Entries from September 15, 2024 - September 21, 2024

Is Chinese money growth bottoming?

Posted on Friday, September 20, 2024 at 08:21AM by Registered CommenterSimon Ward | CommentsPost a Comment

Chinese money / credit trends remain weak but could be at a turning point.

Six-month rates of change of broad money and total social financing have stabilised above June lows – see chart 1. (Broad money here refers to M2 excluding money holdings of financial institutions, which are volatile and less informative about economic prospects.)

Chart 1

Narrow money is contracting at a record pace but has been distorted by regulatory changes in April that have reduced the attractiveness of demand deposits, resulting in enterprises shifting into time deposits and money substitutes while repaying some short-term bank borrowing. (The “true M1” measure shown adds household demand deposits to the published M1 aggregate to align with international monetary convention.)

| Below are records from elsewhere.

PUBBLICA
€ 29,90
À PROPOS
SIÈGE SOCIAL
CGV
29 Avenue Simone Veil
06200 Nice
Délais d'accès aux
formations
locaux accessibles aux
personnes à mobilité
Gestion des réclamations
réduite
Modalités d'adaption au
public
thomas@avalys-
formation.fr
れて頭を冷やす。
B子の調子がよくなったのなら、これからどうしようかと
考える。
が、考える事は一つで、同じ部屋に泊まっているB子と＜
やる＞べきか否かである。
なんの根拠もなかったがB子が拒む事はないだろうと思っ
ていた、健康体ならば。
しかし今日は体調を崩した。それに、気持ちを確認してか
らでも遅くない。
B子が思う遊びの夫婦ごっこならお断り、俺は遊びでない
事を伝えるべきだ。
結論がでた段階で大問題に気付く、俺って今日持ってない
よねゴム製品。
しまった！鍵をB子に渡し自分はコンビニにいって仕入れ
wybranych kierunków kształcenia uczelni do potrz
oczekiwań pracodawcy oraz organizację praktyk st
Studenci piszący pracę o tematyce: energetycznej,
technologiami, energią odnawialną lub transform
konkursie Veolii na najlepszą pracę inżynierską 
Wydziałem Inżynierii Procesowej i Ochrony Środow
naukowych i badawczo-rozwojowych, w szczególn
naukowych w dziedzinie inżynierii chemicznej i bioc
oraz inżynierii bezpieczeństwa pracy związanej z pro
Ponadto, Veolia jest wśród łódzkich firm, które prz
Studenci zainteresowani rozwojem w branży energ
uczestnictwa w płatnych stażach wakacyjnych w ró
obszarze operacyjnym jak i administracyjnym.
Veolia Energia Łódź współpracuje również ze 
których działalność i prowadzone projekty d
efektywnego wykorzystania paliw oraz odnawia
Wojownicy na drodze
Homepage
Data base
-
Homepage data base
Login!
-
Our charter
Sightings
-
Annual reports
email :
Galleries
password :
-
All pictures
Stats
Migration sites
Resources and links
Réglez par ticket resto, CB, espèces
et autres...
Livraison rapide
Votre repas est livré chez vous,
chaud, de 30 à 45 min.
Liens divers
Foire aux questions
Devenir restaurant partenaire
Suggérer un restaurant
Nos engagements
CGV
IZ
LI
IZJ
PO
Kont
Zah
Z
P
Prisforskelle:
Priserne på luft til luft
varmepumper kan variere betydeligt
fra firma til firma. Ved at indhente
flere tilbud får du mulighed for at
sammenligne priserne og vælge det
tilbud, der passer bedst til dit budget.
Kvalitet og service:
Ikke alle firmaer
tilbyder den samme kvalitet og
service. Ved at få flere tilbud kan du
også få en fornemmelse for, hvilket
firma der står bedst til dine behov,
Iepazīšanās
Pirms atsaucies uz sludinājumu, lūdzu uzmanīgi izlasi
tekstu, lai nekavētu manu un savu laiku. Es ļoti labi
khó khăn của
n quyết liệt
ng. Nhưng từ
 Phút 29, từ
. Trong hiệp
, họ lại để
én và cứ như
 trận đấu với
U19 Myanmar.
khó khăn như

Chart 2 compares six-month rates of change of the raw narrow money series and two adjusted measures. The first assumes that the share of demand deposits in total bank deposits of non-financial enterprises would have remained at its March level in the absence of the regulatory changes. The second additionally adds the inflow to instant-access wealth management products (WMPs) since end-March (data sourced from CICC), on the assumption that this represents a transfer from demand deposits. Six-month momentum of the latter measure was similar in July to the series low reached at end-2014.

Chart 2

A key reason for expecting money / credit reacceleration is that the yen rally has relieved pressure on the RMB, easing monetary conditions directly and opening up space for further PBoC policy action. The balance of payments turnaround is confirmed by a swing in the banking system’s net f/x transactions, including forwards, from sales of $58 billion in July to purchases of $10 billion in August. This series captures covert intervention via state banks (h/t Brad Setser) and an August reversal had been suggested by a sharp narrowing of the forward discount on the offshore RMB, which has remained lower so far in September – chart 3.

Chart 3

Actual and expected monetary easing has been reflected in a further steepening of the yield curve, which has correlated with, and sometimes led, money momentum historically – chart 4.

Chart 4

An easing of Chinese monetary conditions coupled with the start of a Fed rate-cutting cycle could have a powerful monetary impact in Hong Kong, where six-month momentum of local-currency M1 recently returned to positive territory, having reached its weakest level since the Asian crisis in October 2022 – chart 5.

Chart 5

Is the ECB still too pessimistic on Eurozone inflation?

Posted on Wednesday, September 18, 2024 at 11:11AM by Registered CommenterSimon Ward | Comments1 Comment

Monetary considerations argue that the ECB’s latest inflation forecast, like earlier projections, will be undershot.

Annual growth of broad money – as measured by non-financial M3 – returned to its pre-pandemic (i.e. 2015-19) average of 4.8% in October 2022. Allowing for a typical two-year lead, this suggested that annual CPI inflation would return to about 2% in late 2024 – see chart 1. The August reading was 2.1% (ECB seasonally-adjusted measure).

Chart 1

The ECB staff forecast in December 2022 was more pessimistic, projecting annual inflation of 3.3% in Q4 2024. The forecast for that quarter was still up at 2.9% in June 2023 after natural gas prices had collapsed.

Annual broad money growth continued to plunge in 2023, reaching a low just above zero in November, since recovering to a paltry 2.5%. Simplistic monetarism, therefore, suggests that inflation will move below target in 2025 and remain there into 2026 – chart 2.

Chart 2

The September 2024 ECB staff forecast, by contrast, shows inflation rising in Q4 and remaining above 2% until Q4 2025.

The monetarist relationship, taken at face value, implies a period of annual price deflation in H2 2025 / H1 2026. The judgement here is to downplay this possibility and regard the current monetary signal as directional rather than giving strong guidance about levels.

It is possible that the stock of money is still above an “equilibrium” level relative to nominal GDP. The current ratio is below its 2000-19 trend but in line with the 2010-19 trend, and higher than at end-2019 – chart 3. There may still be “excess” money to act as a deflation cushion.

Chart 3

The forecast of a target undershoot requires services inflation – an annual 4.2% in August – to break lower. The price expectations balance in the EU services survey has displayed a (loose) leading relationship with annual services inflation historically, with the current reading consistent with a move down to about 2.5% in H1 2025 – chart 4.